DATA SECTION:
********
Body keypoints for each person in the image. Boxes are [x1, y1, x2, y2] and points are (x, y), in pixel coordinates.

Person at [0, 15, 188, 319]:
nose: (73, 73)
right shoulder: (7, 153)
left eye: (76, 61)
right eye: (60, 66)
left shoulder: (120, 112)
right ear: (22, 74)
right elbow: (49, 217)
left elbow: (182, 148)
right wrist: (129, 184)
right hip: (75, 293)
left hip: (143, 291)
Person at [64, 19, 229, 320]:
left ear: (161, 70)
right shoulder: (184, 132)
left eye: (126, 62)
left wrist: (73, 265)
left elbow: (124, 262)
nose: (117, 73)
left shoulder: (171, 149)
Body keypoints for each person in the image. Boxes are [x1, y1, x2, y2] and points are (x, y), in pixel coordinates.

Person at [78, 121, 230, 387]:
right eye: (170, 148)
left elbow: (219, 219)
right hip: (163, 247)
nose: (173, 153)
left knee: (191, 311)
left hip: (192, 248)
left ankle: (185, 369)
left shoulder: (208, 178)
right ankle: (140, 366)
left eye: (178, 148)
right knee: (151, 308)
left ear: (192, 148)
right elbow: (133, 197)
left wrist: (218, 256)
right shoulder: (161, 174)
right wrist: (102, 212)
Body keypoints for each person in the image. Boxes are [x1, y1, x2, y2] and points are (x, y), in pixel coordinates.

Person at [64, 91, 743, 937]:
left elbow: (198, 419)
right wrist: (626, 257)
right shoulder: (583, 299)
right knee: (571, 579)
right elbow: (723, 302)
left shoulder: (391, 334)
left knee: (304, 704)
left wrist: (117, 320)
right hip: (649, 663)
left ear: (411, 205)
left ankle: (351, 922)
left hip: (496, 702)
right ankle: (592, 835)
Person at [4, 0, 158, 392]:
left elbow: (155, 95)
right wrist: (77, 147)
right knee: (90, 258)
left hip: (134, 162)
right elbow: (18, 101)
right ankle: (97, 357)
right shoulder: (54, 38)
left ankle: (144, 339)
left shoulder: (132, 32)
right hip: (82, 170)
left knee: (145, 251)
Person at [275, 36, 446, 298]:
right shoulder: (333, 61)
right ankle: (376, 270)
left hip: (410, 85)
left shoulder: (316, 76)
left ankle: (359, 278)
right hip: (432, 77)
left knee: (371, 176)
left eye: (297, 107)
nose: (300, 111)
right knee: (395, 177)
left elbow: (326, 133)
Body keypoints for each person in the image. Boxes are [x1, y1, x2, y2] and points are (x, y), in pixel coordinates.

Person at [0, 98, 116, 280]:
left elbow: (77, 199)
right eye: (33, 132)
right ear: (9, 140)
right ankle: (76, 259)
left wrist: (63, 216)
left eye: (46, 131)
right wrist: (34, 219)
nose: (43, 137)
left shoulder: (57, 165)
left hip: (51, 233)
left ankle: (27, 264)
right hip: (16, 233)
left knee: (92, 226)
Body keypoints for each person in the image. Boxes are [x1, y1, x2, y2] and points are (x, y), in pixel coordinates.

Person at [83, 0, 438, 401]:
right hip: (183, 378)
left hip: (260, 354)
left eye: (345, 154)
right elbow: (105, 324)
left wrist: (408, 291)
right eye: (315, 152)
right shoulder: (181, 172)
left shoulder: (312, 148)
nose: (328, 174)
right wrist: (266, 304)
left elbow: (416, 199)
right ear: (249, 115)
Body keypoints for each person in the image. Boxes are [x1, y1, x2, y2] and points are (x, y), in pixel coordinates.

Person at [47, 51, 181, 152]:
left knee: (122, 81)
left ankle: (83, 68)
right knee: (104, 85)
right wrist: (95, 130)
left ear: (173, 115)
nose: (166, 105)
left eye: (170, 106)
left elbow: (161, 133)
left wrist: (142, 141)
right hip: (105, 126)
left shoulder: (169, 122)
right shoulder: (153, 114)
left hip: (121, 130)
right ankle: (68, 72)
********
Copy every line above exactly.

ANSWER FOR THE TASK:
Body keypoints for each person in the image. Boxes are [x1, y1, x2, y2] and points are (x, y), in pixel coordinates.

Person at [0, 15, 188, 319]:
nose: (73, 73)
right shoulder: (7, 153)
left eye: (76, 61)
right eye: (60, 66)
left shoulder: (120, 112)
right ear: (22, 74)
right elbow: (49, 217)
left elbow: (182, 148)
right wrist: (129, 184)
right hip: (75, 293)
left hip: (143, 291)
Person at [64, 19, 229, 320]:
left ear: (161, 70)
right shoulder: (184, 132)
left eye: (126, 62)
left wrist: (73, 265)
left elbow: (124, 262)
nose: (117, 73)
left shoulder: (171, 149)
Body keypoints for each person in the image. Boxes are [x1, y1, x2, y2] and points are (x, y), in pixel coordinates.

Person at [78, 121, 230, 387]:
right eye: (170, 148)
left elbow: (219, 219)
right hip: (163, 247)
nose: (173, 153)
left knee: (191, 311)
left hip: (192, 248)
left ankle: (185, 369)
left shoulder: (208, 178)
right ankle: (140, 366)
left eye: (178, 148)
right knee: (151, 308)
left ear: (192, 148)
right elbow: (133, 197)
left wrist: (218, 256)
right shoulder: (161, 174)
right wrist: (102, 212)
Body keypoints for each person in the image. Boxes are [x1, y1, x2, y2] and points are (x, y), in pixel coordinates.

Person at [64, 91, 743, 937]:
left elbow: (198, 419)
right wrist: (626, 257)
right shoulder: (583, 299)
right knee: (571, 579)
right elbow: (723, 302)
left shoulder: (391, 334)
left knee: (304, 704)
left wrist: (117, 320)
right hip: (649, 663)
left ear: (411, 205)
left ankle: (351, 922)
left hip: (496, 702)
right ankle: (592, 835)
Person at [4, 0, 158, 392]:
left elbow: (155, 95)
right wrist: (77, 147)
right knee: (90, 258)
left hip: (134, 162)
right elbow: (18, 101)
right ankle: (97, 357)
right shoulder: (54, 38)
left ankle: (144, 339)
left shoulder: (132, 32)
right hip: (82, 170)
left knee: (145, 251)
Person at [275, 36, 446, 298]:
right shoulder: (333, 61)
right ankle: (376, 270)
left hip: (410, 85)
left shoulder: (316, 76)
left ankle: (359, 278)
right hip: (432, 77)
left knee: (371, 176)
left eye: (297, 107)
nose: (300, 111)
right knee: (395, 177)
left elbow: (326, 133)
Body keypoints for each person in the image. Boxes are [x1, y1, x2, y2] and points are (x, y), in pixel coordinates.

Person at [0, 98, 116, 280]:
left elbow: (77, 199)
right eye: (33, 132)
right ear: (9, 140)
right ankle: (76, 259)
left wrist: (63, 216)
left eye: (46, 131)
right wrist: (34, 219)
nose: (43, 137)
left shoulder: (57, 165)
left hip: (51, 233)
left ankle: (27, 264)
right hip: (16, 233)
left knee: (92, 226)
Body keypoints for each person in the image. Boxes are [x1, y1, x2, y2] and points are (x, y), in pixel coordinates.

Person at [83, 0, 438, 401]:
right hip: (183, 378)
left hip: (260, 354)
left eye: (345, 154)
right elbow: (105, 324)
left wrist: (408, 291)
right eye: (315, 152)
right shoulder: (181, 172)
left shoulder: (312, 148)
nose: (328, 174)
right wrist: (266, 304)
left elbow: (416, 199)
right ear: (249, 115)
Body keypoints for each person in the image. Boxes are [x1, y1, x2, y2] and points are (x, y), in pixel coordinates.

Person at [47, 51, 181, 152]:
left knee: (122, 81)
left ankle: (83, 68)
right knee: (104, 85)
right wrist: (95, 130)
left ear: (173, 115)
nose: (166, 105)
left eye: (170, 106)
left elbow: (161, 133)
left wrist: (142, 141)
right hip: (105, 126)
left shoulder: (169, 122)
right shoulder: (153, 114)
left hip: (121, 130)
right ankle: (68, 72)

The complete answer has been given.